For engineers who want to do more than just design circuits or code models, who want to build systems that move the needle on global challenges, Newlab offers a rare opportunity: a place where technical excellence meets applied innovation.

Grounded RVs, a Detroit-based startup, offer customizable, all-electric vans designed for both recreational and commercial use. Founded by a team of engineers and designers working out of Newlab Detroit, the company shifted from Ford’s Transit platform to GM’s BrightDrop vans, offering 435 km of range and modular lengths of 6 and 7.3 m.
Grounded serve two main customer types: commercial clients such as mobile clinics and pet food trucks, who collaborate with the team to design custom layouts using 3D renders and CAD files, and recreational users who can personalize their camper vans through an intuitive drag-and-drop online configurator, with builds delivered in just 90 days.
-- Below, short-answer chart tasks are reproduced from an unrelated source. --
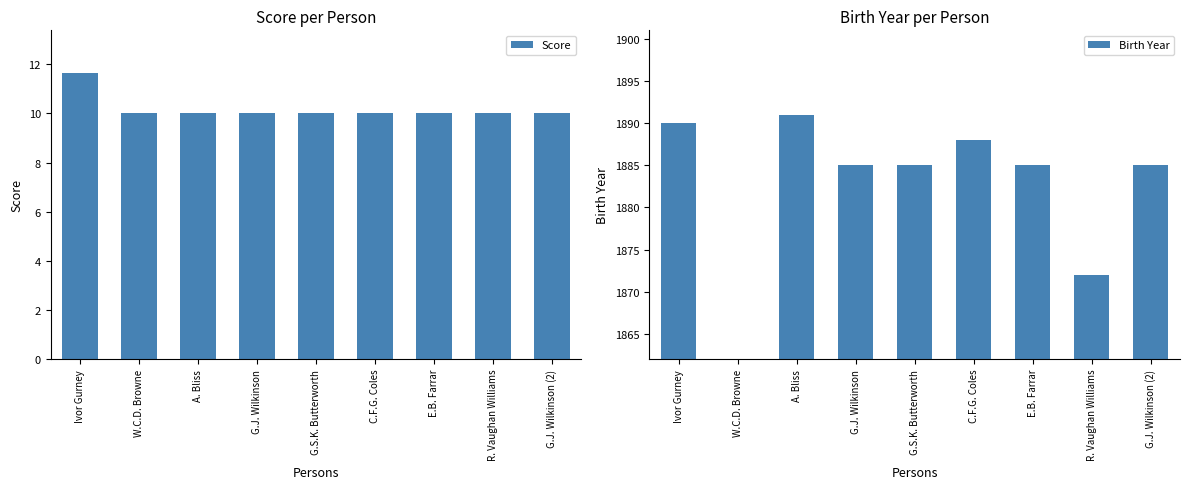

Which series changed the most between C.F.G. Coles and R. Vaughan Williams?

Birth Year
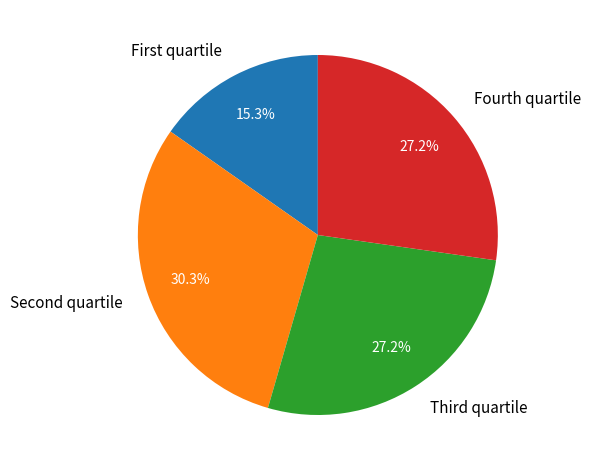

Which category has the smallest portion of the pie?

First quartile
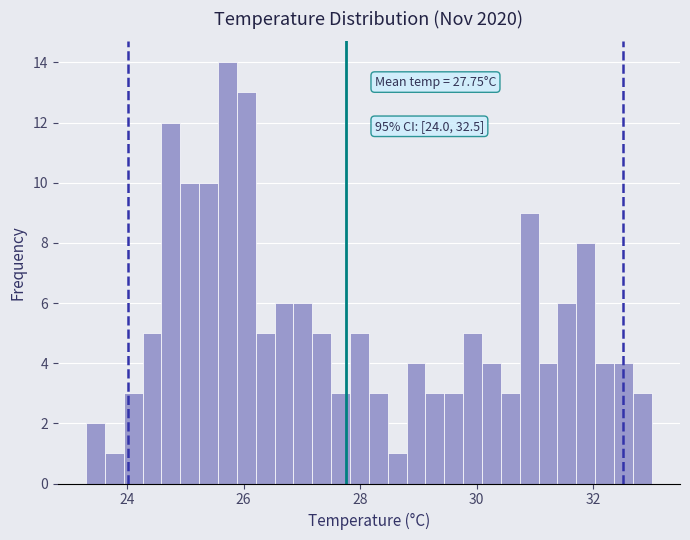

Around what value on the x-axis is the tallest bar? Give the approximate position of its centre, as read against the axis.

25.8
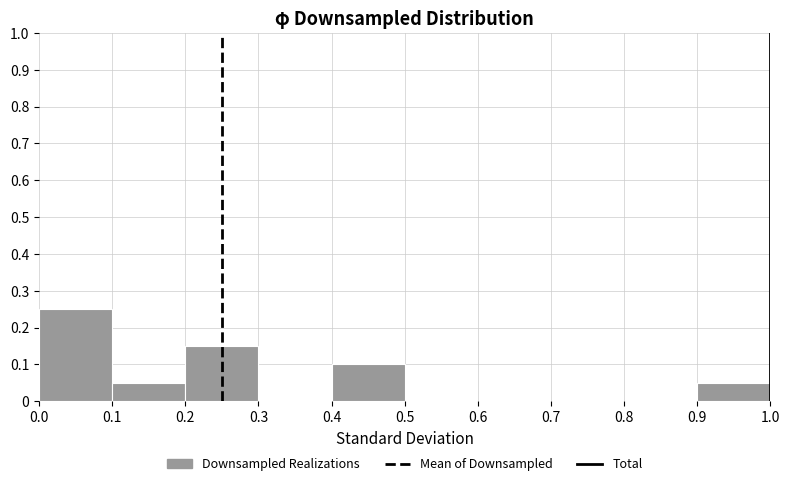

Over which range of the x-axis is the bar tallest?

0.0 to 0.1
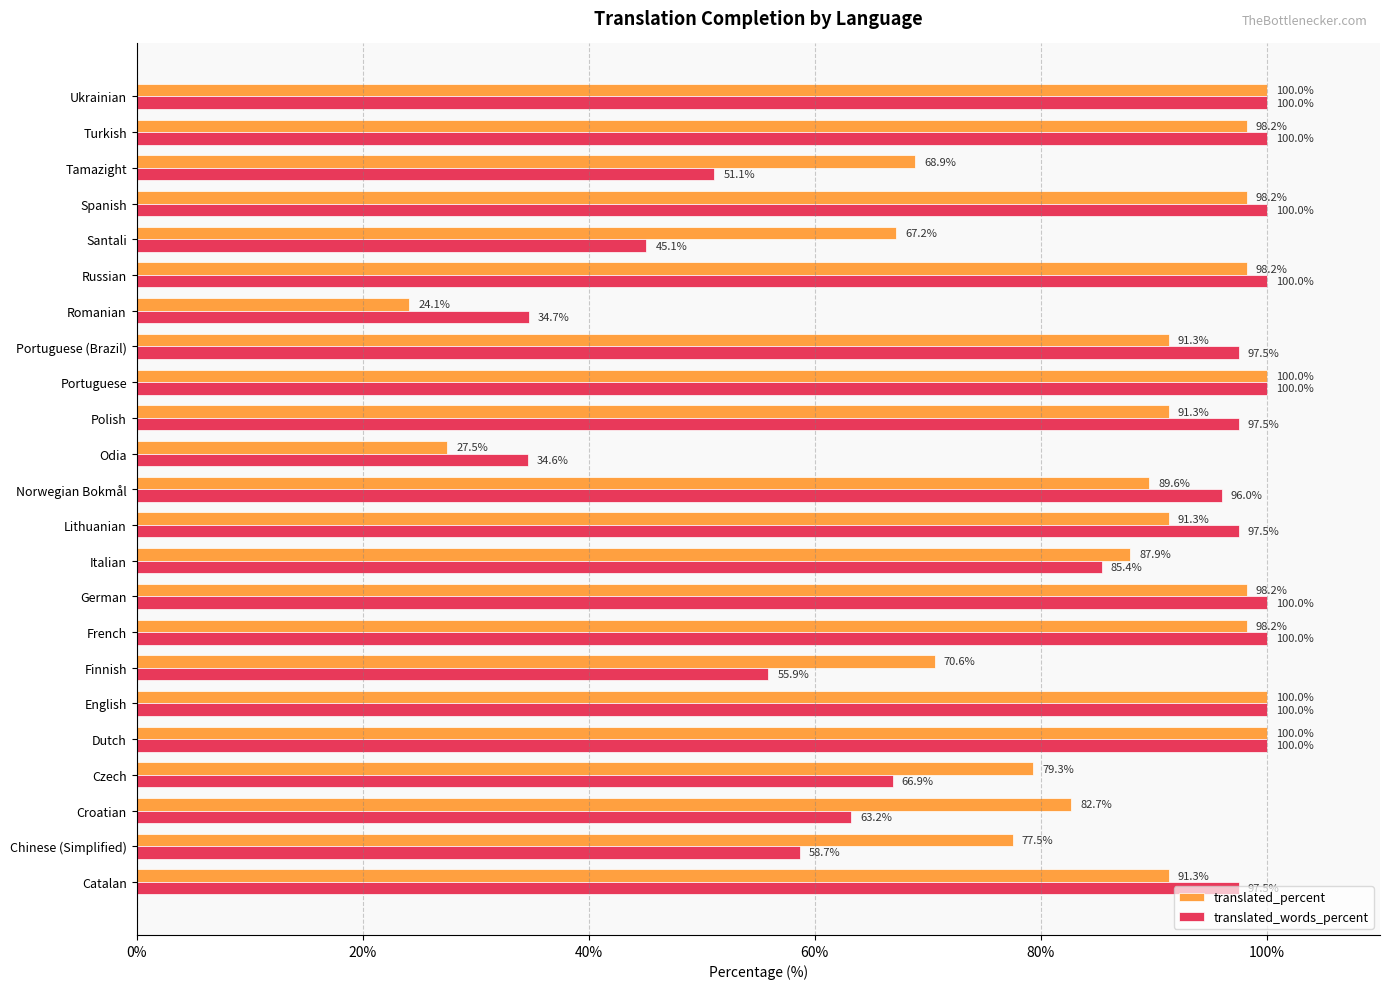

Is it true that translated_words_percent equals 20.5 at Tamazight?

False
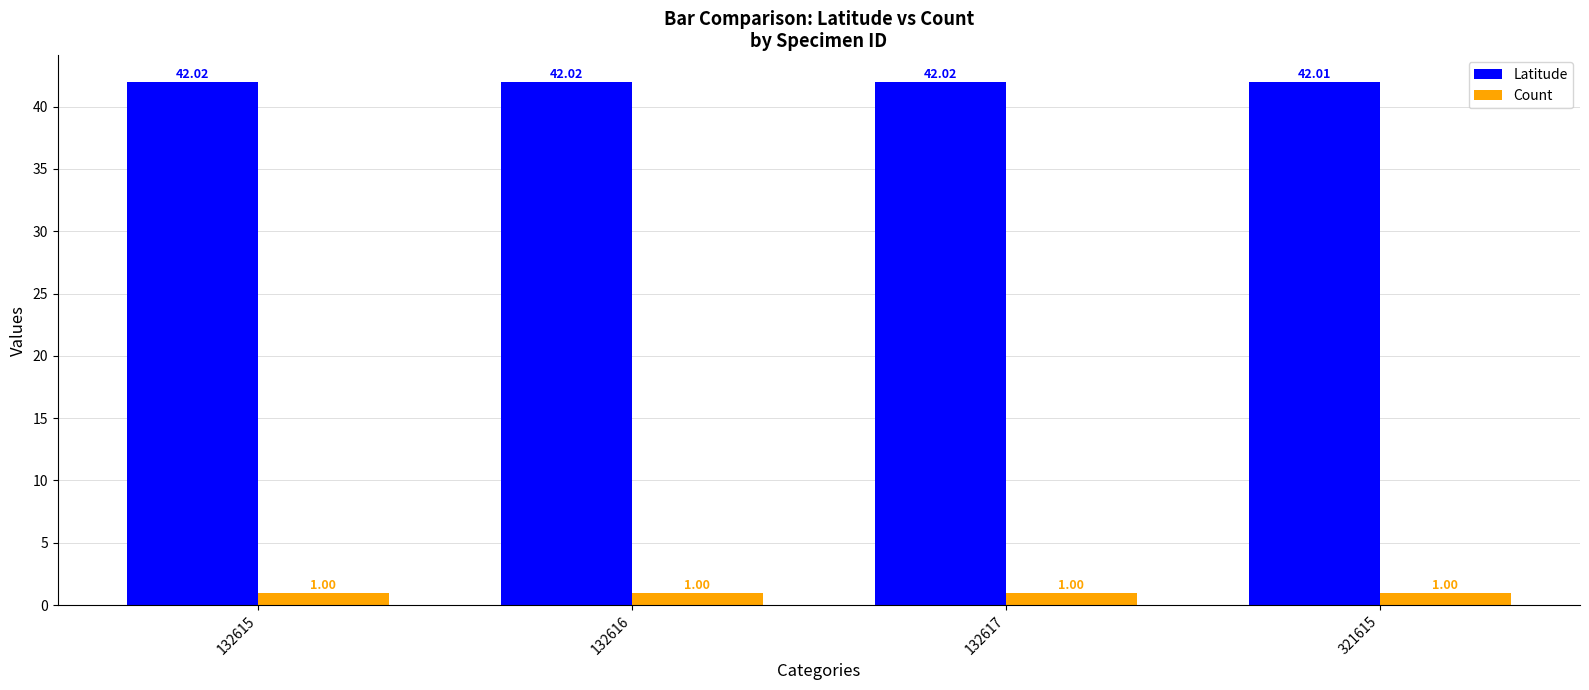

The value of Count at 132615 is 1.0. True or false?

True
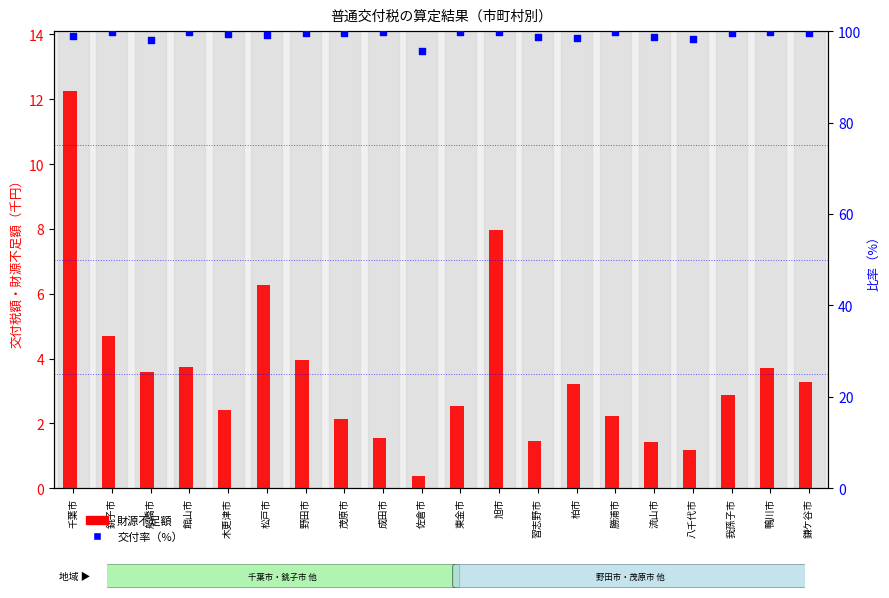

What is the total value across all series at 成田市?

101.3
To scale up, Grounded are moving from fully custom builds to predefined modular options, improving efficiency while retaining flexibility. Their builds range from Arctic expedition-ready vans to mobile dentist offices.
Challenges include managing high build variability and limited EV charging infrastructure. Solar panels support internal power but don’t extend driving range, though deployable solar awnings are in development.
Newlab Detroit was critical to Grounded’s early success, offering no-cost access to $10m in manufacturing tools, including CNC machines and prototyping equipment. And while housed in a Ford-owned building, Grounded exclusively build on GM platforms.
As mobility tech accelerates, lighting remains an underexplored frontier at Newlab. Future-forward systems like adaptive headlamps, V2X signalling, and bio-responsive interiors could come to be considered essential for safety and user experience in EVs and AVs. Newlab’s model of real-world deployment and rapid prototyping makes it an ideal stage for lighting breakthroughs.